>>>

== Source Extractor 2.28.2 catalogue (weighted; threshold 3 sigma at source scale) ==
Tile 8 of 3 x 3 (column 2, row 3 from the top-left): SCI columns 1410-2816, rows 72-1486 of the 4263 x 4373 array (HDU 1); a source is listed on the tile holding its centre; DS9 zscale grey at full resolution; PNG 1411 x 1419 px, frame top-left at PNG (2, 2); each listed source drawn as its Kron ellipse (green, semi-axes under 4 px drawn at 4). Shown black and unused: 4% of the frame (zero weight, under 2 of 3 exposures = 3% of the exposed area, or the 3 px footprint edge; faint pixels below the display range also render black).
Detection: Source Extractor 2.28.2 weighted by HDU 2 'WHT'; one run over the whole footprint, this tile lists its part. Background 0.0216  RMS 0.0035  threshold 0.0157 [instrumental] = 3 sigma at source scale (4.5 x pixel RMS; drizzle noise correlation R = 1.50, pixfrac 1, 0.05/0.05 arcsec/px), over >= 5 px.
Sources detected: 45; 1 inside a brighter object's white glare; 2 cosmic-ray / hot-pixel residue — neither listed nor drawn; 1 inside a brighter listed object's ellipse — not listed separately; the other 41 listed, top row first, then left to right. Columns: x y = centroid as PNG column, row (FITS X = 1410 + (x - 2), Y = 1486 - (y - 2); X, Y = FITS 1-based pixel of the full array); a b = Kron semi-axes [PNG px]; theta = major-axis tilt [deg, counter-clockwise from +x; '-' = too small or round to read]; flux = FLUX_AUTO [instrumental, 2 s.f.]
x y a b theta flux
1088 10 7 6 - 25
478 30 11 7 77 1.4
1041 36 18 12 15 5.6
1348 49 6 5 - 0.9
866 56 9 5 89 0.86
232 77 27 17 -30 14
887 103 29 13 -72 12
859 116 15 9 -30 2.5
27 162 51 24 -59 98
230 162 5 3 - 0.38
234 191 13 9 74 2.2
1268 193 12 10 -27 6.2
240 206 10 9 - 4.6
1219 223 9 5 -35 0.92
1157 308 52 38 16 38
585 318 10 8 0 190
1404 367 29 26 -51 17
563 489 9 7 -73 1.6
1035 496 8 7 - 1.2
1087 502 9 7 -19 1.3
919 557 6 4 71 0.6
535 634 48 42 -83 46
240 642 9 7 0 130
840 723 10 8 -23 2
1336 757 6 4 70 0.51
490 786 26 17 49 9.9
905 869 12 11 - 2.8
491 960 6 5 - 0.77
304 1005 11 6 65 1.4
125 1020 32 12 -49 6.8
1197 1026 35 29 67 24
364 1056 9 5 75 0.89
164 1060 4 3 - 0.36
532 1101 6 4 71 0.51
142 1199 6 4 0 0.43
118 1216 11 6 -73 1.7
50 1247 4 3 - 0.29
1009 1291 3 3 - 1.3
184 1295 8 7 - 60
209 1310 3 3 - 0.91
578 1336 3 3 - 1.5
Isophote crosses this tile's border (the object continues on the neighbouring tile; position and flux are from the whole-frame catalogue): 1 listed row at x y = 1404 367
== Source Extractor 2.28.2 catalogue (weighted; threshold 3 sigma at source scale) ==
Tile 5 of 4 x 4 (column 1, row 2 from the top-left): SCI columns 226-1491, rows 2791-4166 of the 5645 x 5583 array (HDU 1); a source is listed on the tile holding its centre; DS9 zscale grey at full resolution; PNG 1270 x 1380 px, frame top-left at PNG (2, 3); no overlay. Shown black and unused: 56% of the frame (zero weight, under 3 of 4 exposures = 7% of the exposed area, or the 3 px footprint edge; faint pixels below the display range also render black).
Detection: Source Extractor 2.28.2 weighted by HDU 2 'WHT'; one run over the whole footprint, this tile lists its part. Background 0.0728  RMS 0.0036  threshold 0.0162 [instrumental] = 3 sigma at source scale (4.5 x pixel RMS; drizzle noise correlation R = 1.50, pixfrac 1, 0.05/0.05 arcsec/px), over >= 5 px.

<<<

WHAT IS EXPECTED — Reproduce all of the rows above verbatim, changing no character, space or line break.

SOLUTION TO THE PROBLEM —
== Source Extractor 2.28.2 catalogue (weighted; threshold 3 sigma at source scale) ==
Tile 8 of 3 x 3 (column 2, row 3 from the top-left): SCI columns 1410-2816, rows 72-1486 of the 4263 x 4373 array (HDU 1); a source is listed on the tile holding its centre; DS9 zscale grey at full resolution; PNG 1411 x 1419 px, frame top-left at PNG (2, 2); each listed source drawn as its Kron ellipse (green, semi-axes under 4 px drawn at 4). Shown black and unused: 4% of the frame (zero weight, under 2 of 3 exposures = 3% of the exposed area, or the 3 px footprint edge; faint pixels below the display range also render black).
Detection: Source Extractor 2.28.2 weighted by HDU 2 'WHT'; one run over the whole footprint, this tile lists its part. Background 0.0216  RMS 0.0035  threshold 0.0157 [instrumental] = 3 sigma at source scale (4.5 x pixel RMS; drizzle noise correlation R = 1.50, pixfrac 1, 0.05/0.05 arcsec/px), over >= 5 px.
Sources detected: 45; 1 inside a brighter object's white glare; 2 cosmic-ray / hot-pixel residue — neither listed nor drawn; 1 inside a brighter listed object's ellipse — not listed separately; the other 41 listed, top row first, then left to right. Columns: x y = centroid as PNG column, row (FITS X = 1410 + (x - 2), Y = 1486 - (y - 2); X, Y = FITS 1-based pixel of the full array); a b = Kron semi-axes [PNG px]; theta = major-axis tilt [deg, counter-clockwise from +x; '-' = too small or round to read]; flux = FLUX_AUTO [instrumental, 2 s.f.]
x y a b theta flux
1088 10 7 6 - 25
478 30 11 7 77 1.4
1041 36 18 12 15 5.6
1348 49 6 5 - 0.9
866 56 9 5 89 0.86
232 77 27 17 -30 14
887 103 29 13 -72 12
859 116 15 9 -30 2.5
27 162 51 24 -59 98
230 162 5 3 - 0.38
234 191 13 9 74 2.2
1268 193 12 10 -27 6.2
240 206 10 9 - 4.6
1219 223 9 5 -35 0.92
1157 308 52 38 16 38
585 318 10 8 0 190
1404 367 29 26 -51 17
563 489 9 7 -73 1.6
1035 496 8 7 - 1.2
1087 502 9 7 -19 1.3
919 557 6 4 71 0.6
535 634 48 42 -83 46
240 642 9 7 0 130
840 723 10 8 -23 2
1336 757 6 4 70 0.51
490 786 26 17 49 9.9
905 869 12 11 - 2.8
491 960 6 5 - 0.77
304 1005 11 6 65 1.4
125 1020 32 12 -49 6.8
1197 1026 35 29 67 24
364 1056 9 5 75 0.89
164 1060 4 3 - 0.36
532 1101 6 4 71 0.51
142 1199 6 4 0 0.43
118 1216 11 6 -73 1.7
50 1247 4 3 - 0.29
1009 1291 3 3 - 1.3
184 1295 8 7 - 60
209 1310 3 3 - 0.91
578 1336 3 3 - 1.5
Isophote crosses this tile's border (the object continues on the neighbouring tile; position and flux are from the whole-frame catalogue): 1 listed row at x y = 1404 367
== Source Extractor 2.28.2 catalogue (weighted; threshold 3 sigma at source scale) ==
Tile 5 of 4 x 4 (column 1, row 2 from the top-left): SCI columns 226-1491, rows 2791-4166 of the 5645 x 5583 array (HDU 1); a source is listed on the tile holding its centre; DS9 zscale grey at full resolution; PNG 1270 x 1380 px, frame top-left at PNG (2, 3); no overlay. Shown black and unused: 56% of the frame (zero weight, under 3 of 4 exposures = 7% of the exposed area, or the 3 px footprint edge; faint pixels below the display range also render black).
Detection: Source Extractor 2.28.2 weighted by HDU 2 'WHT'; one run over the whole footprint, this tile lists its part. Background 0.0728  RMS 0.0036  threshold 0.0162 [instrumental] = 3 sigma at source scale (4.5 x pixel RMS; drizzle noise correlation R = 1.50, pixfrac 1, 0.05/0.05 arcsec/px), over >= 5 px.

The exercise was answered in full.